A nós, que sempre vivemos num ciclo onde dia e noite se sucedem, a noite e as estrelas no céu nocturo não fazem confusão. São a vista normal, e sempre bem vinda, no momento em que o Sol desaparece para lá do horizonte e a escuridão se instala. Mas imaginemos por um momento que não conhecíamos outra realidade que não a do Sol, a do dia; que no nosso mundo, o Sol nunca se escondia, e a noite nunca caía; imaginemos que vivíamos todos num dia perpétuo, e que desconhecíamos por completo as trevas - neste mundo, como reagiríamos se o Sol desaparecesse e a escuridão da noite se instalasse?
Esta é a premissa fundamental de Nightfall, romance de Isaac Asimov e Robert Silverberg baseado num conto escrito por Asimov em 1948 - e considerado por muitos um dos melhores contos de ficção científica de sempre. Os habitantes do planeta Kalgash (no resto, muito parecido ao nosso) não conhecem a noite, nunca viram as estrelas - o complexo sistema de seis sóis que ilumina o planeta mantém aquela sociedade num dia eterno desde - pensa-se - o início dos tempos. Mas esse dia pode estar a chegar ao fim, e vemos os indícios disso mesmo através de vários pontos de vista: do psicólogo Sheerin, que se dedica a estudar a loucura e a histeria induzidas por exposição às Trevas; do astrónomo Beenay, que descobre uma falha fundamental nos cálculos da órbita de Kalgash em redor do seu principal sol, Onos; da arqueóloga Siferra, que descobre numa escavação indícios de um cataclismo civilizacional a intervalos regulares; do jornalista Theremon, que investiga estas informações e começa a juntar as várias peças do puzzle; e dos "Acolytes of Flames", um culto religioso que acredita que os deuses vão enviar o mundo para as trevas, e purificá-lo do pecado através do fogo divino das "estrelas", que ninguém sabe o que são. Mas o que acontecerá quando os sóis desaparecem e a escuridão se instalar? O conto original de Asimov termina nesse ponto, no anoitecer; mas a narrativa de Asimov e Silverberg vai mais longe, e expande a história para além da noite, para a manhã de Kalgash.
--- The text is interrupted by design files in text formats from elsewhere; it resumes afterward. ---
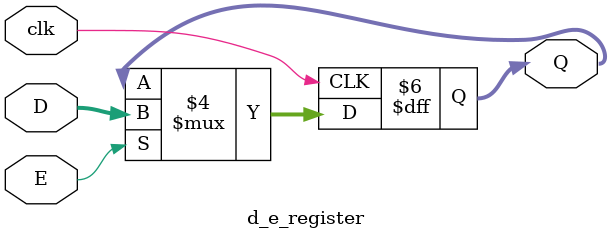
<source format=v>
`timescale 1ns / 1ps


module d_e_register(
    input [7:0] D,
    input E, 
    input clk, 
    output reg [7:0] Q
    );
    
    always @(posedge clk) begin
        if(E == 1) 
            Q = D;
        else 
            Q = Q; 
     end
    
endmodule

</source>
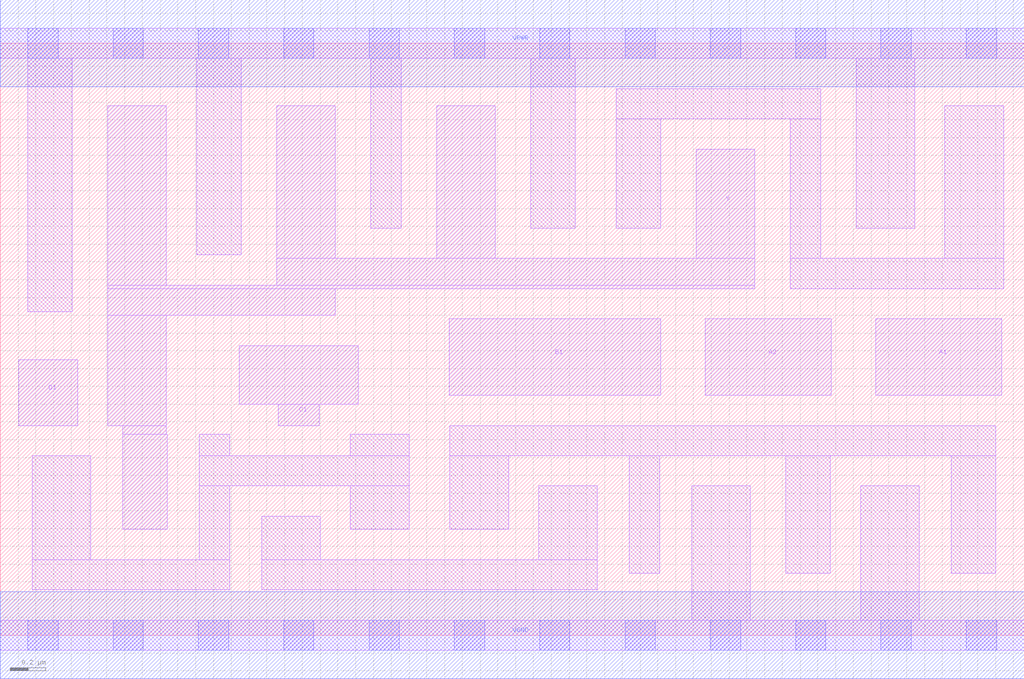
<source format=lef>
# Copyright 2020 The SkyWater PDK Authors
#
# Licensed under the Apache License, Version 2.0 (the "License");
# you may not use this file except in compliance with the License.
# You may obtain a copy of the License at
#
#     https://www.apache.org/licenses/LICENSE-2.0
#
# Unless required by applicable law or agreed to in writing, software
# distributed under the License is distributed on an "AS IS" BASIS,
# WITHOUT WARRANTIES OR CONDITIONS OF ANY KIND, either express or implied.
# See the License for the specific language governing permissions and
# limitations under the License.
#
# SPDX-License-Identifier: Apache-2.0

VERSION 5.5 ;
NAMESCASESENSITIVE ON ;
BUSBITCHARS "[]" ;
DIVIDERCHAR "/" ;
MACRO sky130_fd_sc_ls__o2111ai_2
  CLASS CORE ;
  SOURCE USER ;
  ORIGIN  0.000000  0.000000 ;
  SIZE  5.760000 BY  3.330000 ;
  SYMMETRY X Y ;
  SITE unit ;
  PIN A1
    ANTENNAGATEAREA  0.558000 ;
    DIRECTION INPUT ;
    USE SIGNAL ;
    PORT
      LAYER li1 ;
        RECT 4.925000 1.350000 5.635000 1.780000 ;
    END
  END A1
  PIN A2
    ANTENNAGATEAREA  0.558000 ;
    DIRECTION INPUT ;
    USE SIGNAL ;
    PORT
      LAYER li1 ;
        RECT 3.965000 1.350000 4.675000 1.780000 ;
    END
  END A2
  PIN B1
    ANTENNAGATEAREA  0.558000 ;
    DIRECTION INPUT ;
    USE SIGNAL ;
    PORT
      LAYER li1 ;
        RECT 2.525000 1.350000 3.715000 1.780000 ;
    END
  END B1
  PIN C1
    ANTENNAGATEAREA  0.558000 ;
    DIRECTION INPUT ;
    USE SIGNAL ;
    PORT
      LAYER li1 ;
        RECT 1.345000 1.300000 2.015000 1.630000 ;
        RECT 1.565000 1.180000 1.795000 1.300000 ;
    END
  END C1
  PIN D1
    ANTENNAGATEAREA  0.558000 ;
    DIRECTION INPUT ;
    USE SIGNAL ;
    PORT
      LAYER li1 ;
        RECT 0.105000 1.180000 0.435000 1.550000 ;
    END
  END D1
  PIN Y
    ANTENNADIFFAREA  1.551200 ;
    DIRECTION OUTPUT ;
    USE SIGNAL ;
    PORT
      LAYER li1 ;
        RECT 0.605000 1.180000 0.935000 1.800000 ;
        RECT 0.605000 1.800000 1.885000 1.950000 ;
        RECT 0.605000 1.950000 4.245000 1.970000 ;
        RECT 0.605000 1.970000 0.935000 2.980000 ;
        RECT 0.690000 0.595000 0.940000 1.130000 ;
        RECT 0.690000 1.130000 0.935000 1.180000 ;
        RECT 1.555000 1.970000 4.245000 2.120000 ;
        RECT 1.555000 2.120000 1.885000 2.980000 ;
        RECT 2.455000 2.120000 2.785000 2.980000 ;
        RECT 3.915000 2.120000 4.245000 2.735000 ;
    END
  END Y
  PIN VGND
    DIRECTION INOUT ;
    SHAPE ABUTMENT ;
    USE GROUND ;
    PORT
      LAYER met1 ;
        RECT 0.000000 -0.245000 5.760000 0.245000 ;
    END
  END VGND
  PIN VPWR
    DIRECTION INOUT ;
    SHAPE ABUTMENT ;
    USE POWER ;
    PORT
      LAYER met1 ;
        RECT 0.000000 3.085000 5.760000 3.575000 ;
    END
  END VPWR
  OBS
    LAYER li1 ;
      RECT 0.000000 -0.085000 5.760000 0.085000 ;
      RECT 0.000000  3.245000 5.760000 3.415000 ;
      RECT 0.155000  1.820000 0.405000 3.245000 ;
      RECT 0.180000  0.255000 1.290000 0.425000 ;
      RECT 0.180000  0.425000 0.510000 1.010000 ;
      RECT 1.105000  2.140000 1.355000 3.245000 ;
      RECT 1.120000  0.425000 1.290000 0.840000 ;
      RECT 1.120000  0.840000 2.300000 1.010000 ;
      RECT 1.120000  1.010000 1.290000 1.130000 ;
      RECT 1.470000  0.255000 3.360000 0.425000 ;
      RECT 1.470000  0.425000 1.800000 0.670000 ;
      RECT 1.970000  0.595000 2.300000 0.840000 ;
      RECT 1.970000  1.010000 2.300000 1.130000 ;
      RECT 2.085000  2.290000 2.255000 3.245000 ;
      RECT 2.530000  0.595000 2.860000 1.010000 ;
      RECT 2.530000  1.010000 5.600000 1.180000 ;
      RECT 2.985000  2.290000 3.235000 3.245000 ;
      RECT 3.030000  0.425000 3.360000 0.840000 ;
      RECT 3.465000  2.290000 3.715000 2.905000 ;
      RECT 3.465000  2.905000 4.615000 3.075000 ;
      RECT 3.540000  0.350000 3.710000 1.010000 ;
      RECT 3.890000  0.085000 4.220000 0.840000 ;
      RECT 4.420000  0.350000 4.670000 1.010000 ;
      RECT 4.445000  1.950000 5.645000 2.120000 ;
      RECT 4.445000  2.120000 4.615000 2.905000 ;
      RECT 4.815000  2.290000 5.145000 3.245000 ;
      RECT 4.840000  0.085000 5.170000 0.840000 ;
      RECT 5.315000  2.120000 5.645000 2.980000 ;
      RECT 5.350000  0.350000 5.600000 1.010000 ;
    LAYER mcon ;
      RECT 0.155000 -0.085000 0.325000 0.085000 ;
      RECT 0.155000  3.245000 0.325000 3.415000 ;
      RECT 0.635000 -0.085000 0.805000 0.085000 ;
      RECT 0.635000  3.245000 0.805000 3.415000 ;
      RECT 1.115000 -0.085000 1.285000 0.085000 ;
      RECT 1.115000  3.245000 1.285000 3.415000 ;
      RECT 1.595000 -0.085000 1.765000 0.085000 ;
      RECT 1.595000  3.245000 1.765000 3.415000 ;
      RECT 2.075000 -0.085000 2.245000 0.085000 ;
      RECT 2.075000  3.245000 2.245000 3.415000 ;
      RECT 2.555000 -0.085000 2.725000 0.085000 ;
      RECT 2.555000  3.245000 2.725000 3.415000 ;
      RECT 3.035000 -0.085000 3.205000 0.085000 ;
      RECT 3.035000  3.245000 3.205000 3.415000 ;
      RECT 3.515000 -0.085000 3.685000 0.085000 ;
      RECT 3.515000  3.245000 3.685000 3.415000 ;
      RECT 3.995000 -0.085000 4.165000 0.085000 ;
      RECT 3.995000  3.245000 4.165000 3.415000 ;
      RECT 4.475000 -0.085000 4.645000 0.085000 ;
      RECT 4.475000  3.245000 4.645000 3.415000 ;
      RECT 4.955000 -0.085000 5.125000 0.085000 ;
      RECT 4.955000  3.245000 5.125000 3.415000 ;
      RECT 5.435000 -0.085000 5.605000 0.085000 ;
      RECT 5.435000  3.245000 5.605000 3.415000 ;
  END
END sky130_fd_sc_ls__o2111ai_2

</source>
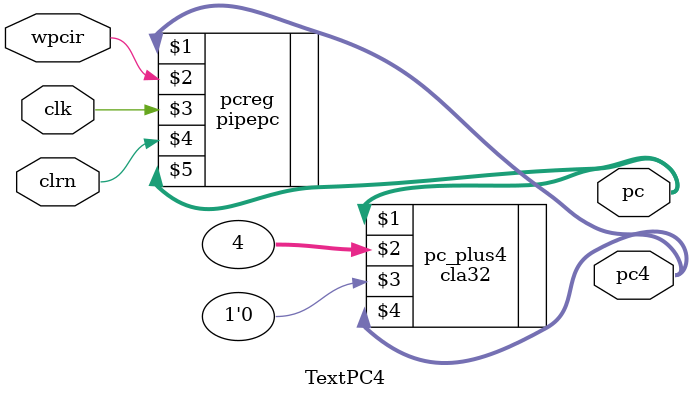
<source format=v>
`timescale 1ns / 1ps


module TextPC4(clk,clrn,wpcir,pc,pc4);
    input clk,clrn,wpcir;
    output [31:0] pc;
    output  [31:0] pc4;
    //reg [31:0] pc4;
    pipepc pcreg(pc4,wpcir,clk,clrn,pc);
    cla32 pc_plus4 (pc,32'h4,1'b0,pc4);
endmodule

</source>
A todos os níveis, Nightfall foi uma surpresa constante: é uma história extremamente bem contada, com personagens sólidas e um enredo surpreendente até ao final. Numa época em que os mais fracos argumentos dão origem a "filmes-catástrofe" de fraquíssima qualidade, não percebo como ainda ninguém pensou em adaptar, com a devida mestria, este conto ao grande ecrã (ao que parece, já houve algumas adaptações, também sofríveis).
2 comentários:
A noveleta é muito mais interessante que o romance, aliás, um work-for-hire do Silverberg. Foi publicada, se não me engano, pela Vega (O Cair da Noite) enquanto que o romance saiu na Nébula da Europa-América. Abç
A edição que tenho do romance é a que usei para ilustrar o artigo. A minha curta experiência com as traduções portuguesas "tradicionais" recomenda-me fugir delas como o Diabo da cruz..!
Por acaso estou curioso sobre o conto - a ver se arranjo uma antologia de contos do Asimov. Concedo que, no romance, a parte após o cair da noite (a manhã) é menos interessante que a anterior. Mas todo o caminho percorrido até ao cair da noite é uma viagem extraordinária.